Extracted page text data
↓
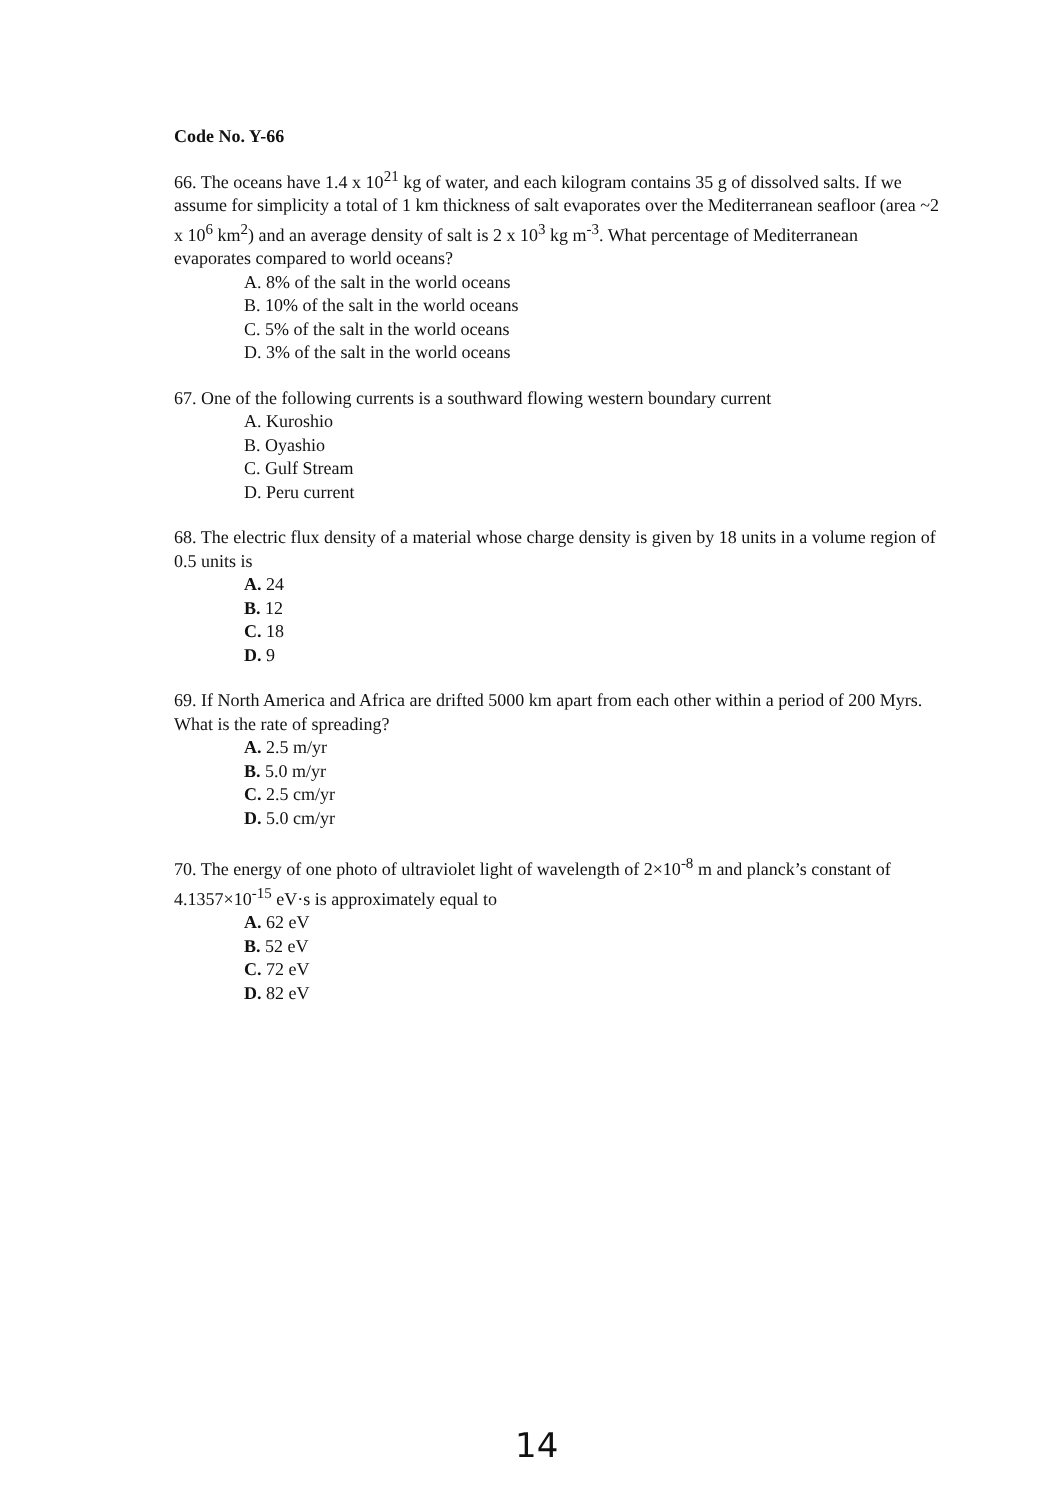Code No. Y-66
66. The oceans have 1.4 x 10<sup>21</sup> kg of water, and each kilogram contains 35 g of dissolved salts. If we assume for simplicity a total of 1 km thickness of salt evaporates over the Mediterranean seafloor (area ~2 x 10<sup>6</sup> km<sup>2</sup>) and an average density of salt is 2 x 10<sup>3</sup> kg m<sup>-3</sup>. What percentage of Mediterranean evaporates compared to world oceans?
A. 8% of the salt in the world oceans
B. 10% of the salt in the world oceans
C. 5% of the salt in the world oceans
D. 3% of the salt in the world oceans
67. One of the following currents is a southward flowing western boundary current
A. Kuroshio
B. Oyashio
C. Gulf Stream
D. Peru current
68. The electric flux density of a material whose charge density is given by 18 units in a volume region of 0.5 units is
A. 24
B. 12
C. 18
D. 9
69. If North America and Africa are drifted 5000 km apart from each other within a period of 200 Myrs. What is the rate of spreading?
A. 2.5 m/yr
B. 5.0 m/yr
C. 2.5 cm/yr
D. 5.0 cm/yr
70. The energy of one photo of ultraviolet light of wavelength of 2×10<sup>-8</sup> m and planck’s constant of 4.1357×10<sup>-15</sup> eV·s is approximately equal to
A. 62 eV
B. 52 eV
C. 72 eV
D. 82 eV
14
↑
#### AIM OF THE TASK
Please restate each entry exactly, but drop any picture it holds.

#### RESPONSE TO THIS EXERCISE
Code No. Y-66
66. The oceans have 1.4 x 10<sup>21</sup> kg of water, and each kilogram contains 35 g of dissolved salts. If we assume for simplicity a total of 1 km thickness of salt evaporates over the Mediterranean seafloor (area ~2 x 10<sup>6</sup> km<sup>2</sup>) and an average density of salt is 2 x 10<sup>3</sup> kg m<sup>-3</sup>. What percentage of Mediterranean evaporates compared to world oceans?
A. 8% of the salt in the world oceans
B. 10% of the salt in the world oceans
C. 5% of the salt in the world oceans
D. 3% of the salt in the world oceans
67. One of the following currents is a southward flowing western boundary current
A. Kuroshio
B. Oyashio
C. Gulf Stream
D. Peru current
68. The electric flux density of a material whose charge density is given by 18 units in a volume region of 0.5 units is
A. 24
B. 12
C. 18
D. 9
69. If North America and Africa are drifted 5000 km apart from each other within a period of 200 Myrs. What is the rate of spreading?
A. 2.5 m/yr
B. 5.0 m/yr
C. 2.5 cm/yr
D. 5.0 cm/yr
70. The energy of one photo of ultraviolet light of wavelength of 2×10<sup>-8</sup> m and planck’s constant of 4.1357×10<sup>-15</sup> eV·s is approximately equal to
A. 62 eV
B. 52 eV
C. 72 eV
D. 82 eV
14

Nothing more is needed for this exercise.